##### Extracted entries #####

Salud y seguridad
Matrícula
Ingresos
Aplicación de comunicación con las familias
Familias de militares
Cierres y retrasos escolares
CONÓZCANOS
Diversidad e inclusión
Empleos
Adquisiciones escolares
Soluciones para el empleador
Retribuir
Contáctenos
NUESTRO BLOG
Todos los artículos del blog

#####

_Written task_
Copy the data exactly as it was presented.

_Answer space_
Salud y seguridad
Matrícula
Ingresos
Aplicación de comunicación con las familias
Familias de militares
Cierres y retrasos escolares
CONÓZCANOS
Diversidad e inclusión
Empleos
Adquisiciones escolares
Soluciones para el empleador
Retribuir
Contáctenos
NUESTRO BLOG
Todos los artículos del blog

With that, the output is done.